実施タスク:
• 1. 顕雅卿の言失を扱った文章について、次の問いに答えよ。
(a) 「時雨」はいつ頃に降るどのような雨と説明されているか。
(b) 注によると、当時どしゃぶりの雨は何と表現されたか。
(c) 顕雅卿がねずみを観音と取り違えたのは、何を見たためか。
• 2. 顕雅卿の言失を扱った文章を、末尾の一文に続けて書き継げ。

提示文:
□ □ □ □
若い人の教育を目的とし、十訓=十個の教訓(「人のためにはたらかないといけない」、「ごう慢であってはいけない」、「友だちを選ばないといけない」、など)を説話で説いたものです。
まず、本文を、(1)音読を心がける、(2)「何がおもしろい(興味深い)のか=作者の伝えたいことは何か」を理解する、の2点に留意して、まず読んでみましょう。
本文
楊梅大納言顕雅卿(やまもものだいなごんあきまさきょう)は、若くよりいみじく言失(ごんしつ)をぞしたまひける。
神無月(かんなづき)のころ、ある宮ばらに参りて、御簾(みす)の外にて女房たちと物語りせられけるに、
時雨のさとしければ、供なる雑色をよびて、「車の降るに時雨さし入れよ」とのたまひけるを、
「車軸とかやにや。恐ろしや」とて、御簾の内笑ひあはれけり。
さてある女房の「御いひたがへ常にありと聞こゆれば、実(まこと)にや。御祈りのあるぞや」といはれければ、
「そのために三尺のねずみを作り供養せむと思ひ侍(はべ)る」といはれたりける。
折節(おりふし)、ねずみの御簾のきはを走り通りけるを見て、観音に思ひまがひてのたまひけるなり。
「時雨さし入れよ」にはまさりておかしかりけり。
(注)
車軸…車の心棒のこと。平安時代の貴族は牛車で移動した。また、当時、どしゃぶりの雨のことを、その強い勢いから「車軸を流す」と表現した。
文の主題(テーマ)を読み取ろう
楊梅大納言顕雅卿(やまもものだいなごんあきまさきょう)は、若いときからよく「言失(ごんしつ)」をする人でした。
「言失」とは何か(漢字から推測してみてください)、そして、どんな「言失」をしたのかを読み取らないといけません。
「車の降るに時雨さし入れよ」・・・「車が降るから時雨をさしいれなさい」のおかしさがわかりますか。
「そのために三尺のねずみを作り供養せむと思ひ侍(はべ)る」・・・「『言失』をしなくなるように三尺のねずみを作って供養(祈ること)しようと思っています」のおかしさがわかりますか。
ワンポイント・レッスン
「いみじく」・・・「とても、ひどく」。
形容詞「いみじ」の連用形です。
「宮ばら」・・・「皇子、皇女」。
「宮」は、皇子、皇女などの皇族の敬称。
「御簾(みす)」・・・貴人の邸宅にかけられたすだれ。
「時雨(しぐれ)」・・・秋から冬にかけて降る断続的な冷たい雨。
「さとしければ」・・・「さっと降ってきたので」。
「のたまひける」・・・「おっしゃった」。
□ □ □ □
提供レコード:

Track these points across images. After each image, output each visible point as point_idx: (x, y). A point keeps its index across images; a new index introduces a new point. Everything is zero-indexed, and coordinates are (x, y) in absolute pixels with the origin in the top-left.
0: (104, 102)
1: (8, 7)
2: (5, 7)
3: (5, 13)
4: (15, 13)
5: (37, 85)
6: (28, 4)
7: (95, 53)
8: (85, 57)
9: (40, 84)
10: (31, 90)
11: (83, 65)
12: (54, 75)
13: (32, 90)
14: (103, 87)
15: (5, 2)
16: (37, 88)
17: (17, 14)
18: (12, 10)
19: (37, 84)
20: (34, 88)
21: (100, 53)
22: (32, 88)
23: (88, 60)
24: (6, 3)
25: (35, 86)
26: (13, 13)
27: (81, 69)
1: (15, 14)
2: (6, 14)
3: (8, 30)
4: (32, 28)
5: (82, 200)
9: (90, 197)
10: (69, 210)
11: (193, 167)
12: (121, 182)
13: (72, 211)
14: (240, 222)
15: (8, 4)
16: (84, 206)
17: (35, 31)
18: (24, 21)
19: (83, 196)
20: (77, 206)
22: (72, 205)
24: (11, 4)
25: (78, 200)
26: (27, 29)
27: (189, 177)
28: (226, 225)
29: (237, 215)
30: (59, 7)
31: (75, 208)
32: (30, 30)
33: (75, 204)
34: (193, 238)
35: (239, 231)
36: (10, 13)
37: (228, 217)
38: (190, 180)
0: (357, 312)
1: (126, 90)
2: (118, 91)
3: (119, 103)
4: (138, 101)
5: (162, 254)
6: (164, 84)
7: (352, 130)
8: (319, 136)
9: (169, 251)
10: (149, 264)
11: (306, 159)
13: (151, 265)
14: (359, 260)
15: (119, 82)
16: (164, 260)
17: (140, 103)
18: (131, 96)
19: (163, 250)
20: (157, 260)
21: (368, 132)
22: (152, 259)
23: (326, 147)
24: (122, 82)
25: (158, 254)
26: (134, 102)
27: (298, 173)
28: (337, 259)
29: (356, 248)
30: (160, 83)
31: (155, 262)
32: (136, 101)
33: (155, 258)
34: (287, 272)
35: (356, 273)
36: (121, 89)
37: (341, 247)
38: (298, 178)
□ □ □ □
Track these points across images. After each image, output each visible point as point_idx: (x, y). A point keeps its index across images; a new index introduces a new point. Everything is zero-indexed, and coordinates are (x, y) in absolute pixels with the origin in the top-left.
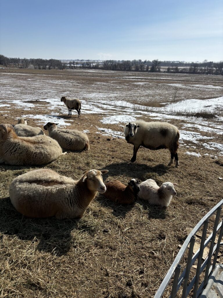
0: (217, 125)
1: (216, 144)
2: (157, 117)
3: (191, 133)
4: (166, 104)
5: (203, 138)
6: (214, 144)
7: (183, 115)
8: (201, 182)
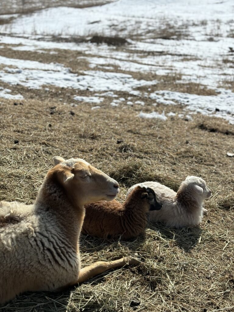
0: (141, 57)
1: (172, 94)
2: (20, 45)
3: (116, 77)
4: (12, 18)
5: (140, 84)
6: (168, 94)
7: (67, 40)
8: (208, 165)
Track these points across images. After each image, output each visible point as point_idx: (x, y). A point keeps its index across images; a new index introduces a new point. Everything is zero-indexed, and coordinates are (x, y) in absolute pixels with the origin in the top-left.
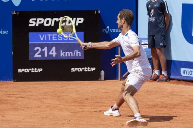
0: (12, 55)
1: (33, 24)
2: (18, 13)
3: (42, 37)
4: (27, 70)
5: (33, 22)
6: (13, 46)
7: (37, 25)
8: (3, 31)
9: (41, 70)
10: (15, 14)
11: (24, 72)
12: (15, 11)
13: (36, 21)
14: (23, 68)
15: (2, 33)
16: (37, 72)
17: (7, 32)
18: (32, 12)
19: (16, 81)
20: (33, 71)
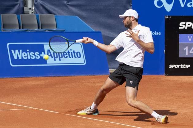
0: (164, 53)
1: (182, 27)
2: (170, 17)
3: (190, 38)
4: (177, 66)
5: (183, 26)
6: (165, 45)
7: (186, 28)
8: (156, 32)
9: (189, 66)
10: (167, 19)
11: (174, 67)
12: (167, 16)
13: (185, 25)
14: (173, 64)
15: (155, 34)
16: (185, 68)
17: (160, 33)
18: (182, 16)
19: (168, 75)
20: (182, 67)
□ □ □ □
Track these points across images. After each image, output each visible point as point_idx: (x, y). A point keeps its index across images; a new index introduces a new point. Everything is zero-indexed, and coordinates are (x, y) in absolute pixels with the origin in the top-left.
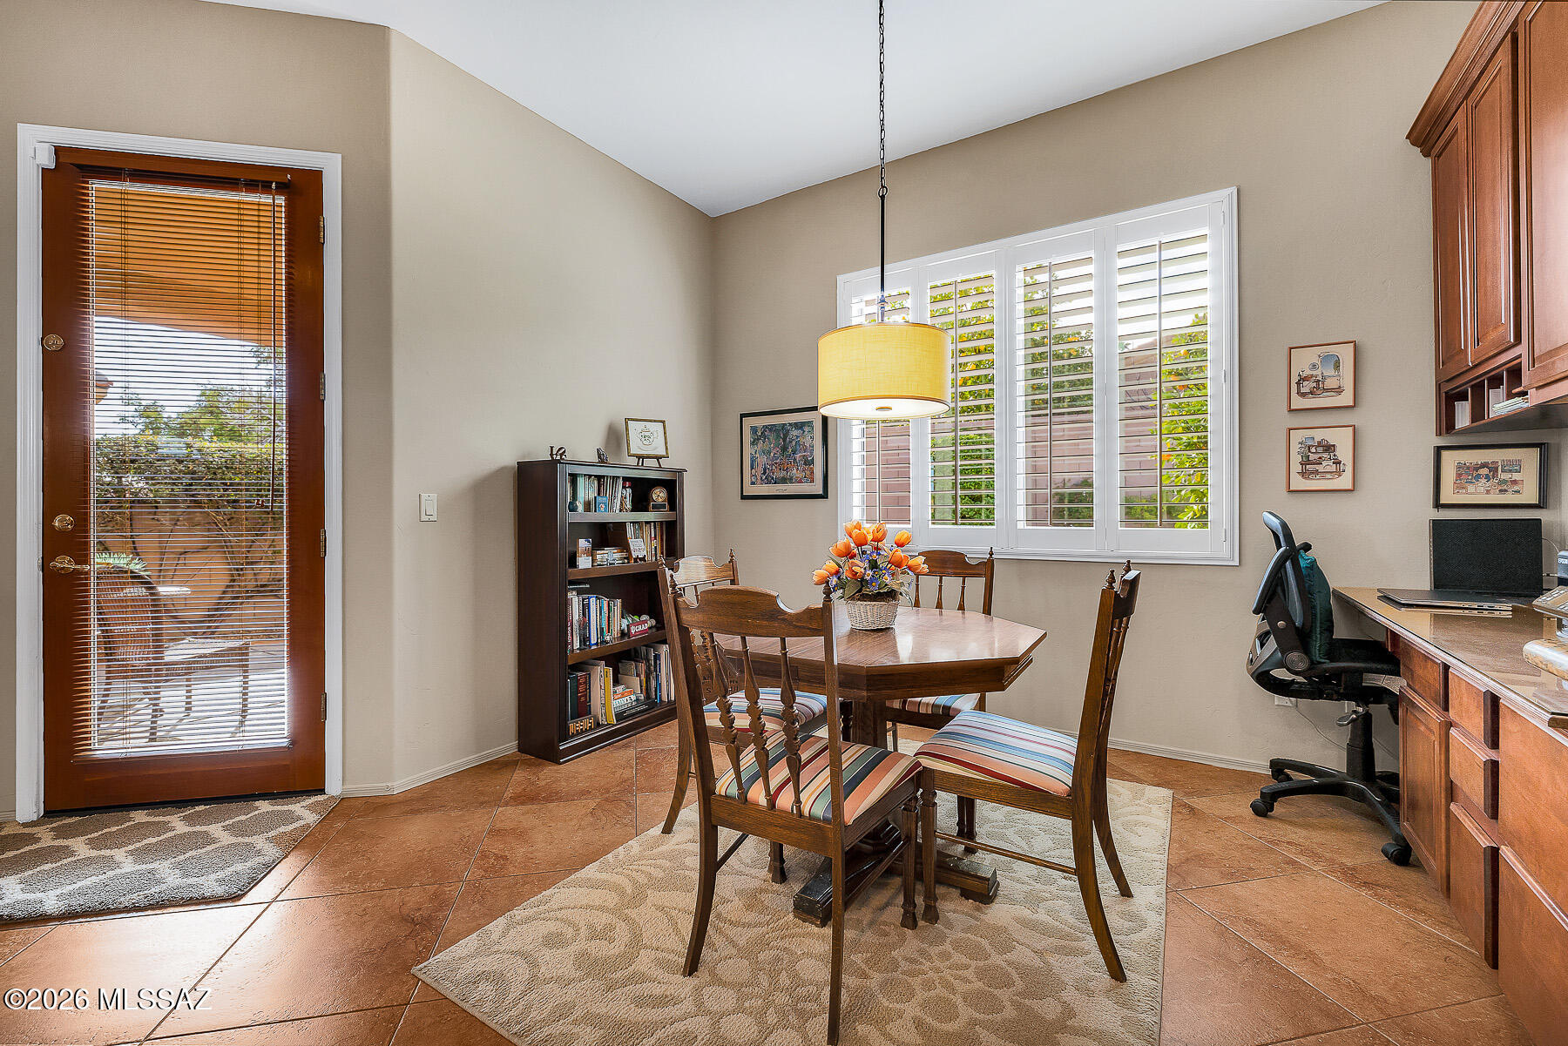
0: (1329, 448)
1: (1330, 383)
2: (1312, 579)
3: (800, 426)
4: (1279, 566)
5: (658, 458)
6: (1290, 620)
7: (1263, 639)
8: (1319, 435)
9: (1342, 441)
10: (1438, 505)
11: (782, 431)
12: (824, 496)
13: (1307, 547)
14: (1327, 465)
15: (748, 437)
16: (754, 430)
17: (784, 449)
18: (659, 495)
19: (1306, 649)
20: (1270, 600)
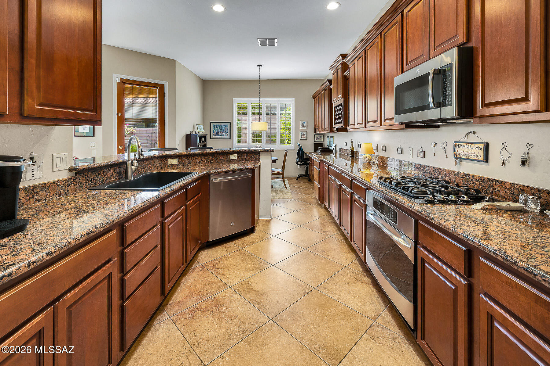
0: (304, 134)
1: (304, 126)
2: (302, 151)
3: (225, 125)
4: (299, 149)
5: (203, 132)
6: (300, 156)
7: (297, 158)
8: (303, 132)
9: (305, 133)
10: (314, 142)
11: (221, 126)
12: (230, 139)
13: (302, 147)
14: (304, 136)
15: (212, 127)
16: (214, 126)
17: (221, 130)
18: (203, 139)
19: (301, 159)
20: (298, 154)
□ □ □ □
タスク結果:
• 1.
(a) 秋から冬にかけて降る、断続的な冷たい雨。
(b) 「車軸を流す」。
(c) ねずみが御簾のきわを走り通るのを見たため。

• 2.
「のたまふ」は、「言ふ」の尊敬語。
「御いいたがへ」・・・「いいたがえ」=「言失」です。
「きは」・・・「近く、そば」。
「思ひまがひて」・・・「思い違って」。
「まさりて」・・・「~よりはもっと」。
せっかく読んだので、ついでに出題された問題も解いておきましょう
次の文章を読んで、あとの問いに答えなさい。
楊梅大納言顕雅卿(やまもものだいなごんあきまさきょう)は、若くより(A)いみじく言失(ごんしつ)をぞ(2)(ア)したまひける。
(3)神無月(かんなづき)のころ、ある宮ばらに参りて、御簾(みす)の外にて女房たちと物語りせられけるに、
時雨のさとしければ、供なる雑色をよびて、「(4)車の降るに時雨さし入れよ」とのたまひけるを、
「車軸とかやにや。恐ろしや」とて、御簾の内笑ひあはれけり。
さてある女房の「御いひたがへ常にありと聞こゆれば、実(まこと)にや。御祈りのあるぞや」といはれければ、
「そのために(5)三尺のねずみを作り供養せむと思ひ侍(はべ)る」と(イ)いはれたりける。
(B)折節(おりふし)、ねずみの御簾のきはを走り通りけるを見て、観音に思ひまがひてのたまひけるなり。
「時雨さし入れよ」にはまさりておかしかりけり。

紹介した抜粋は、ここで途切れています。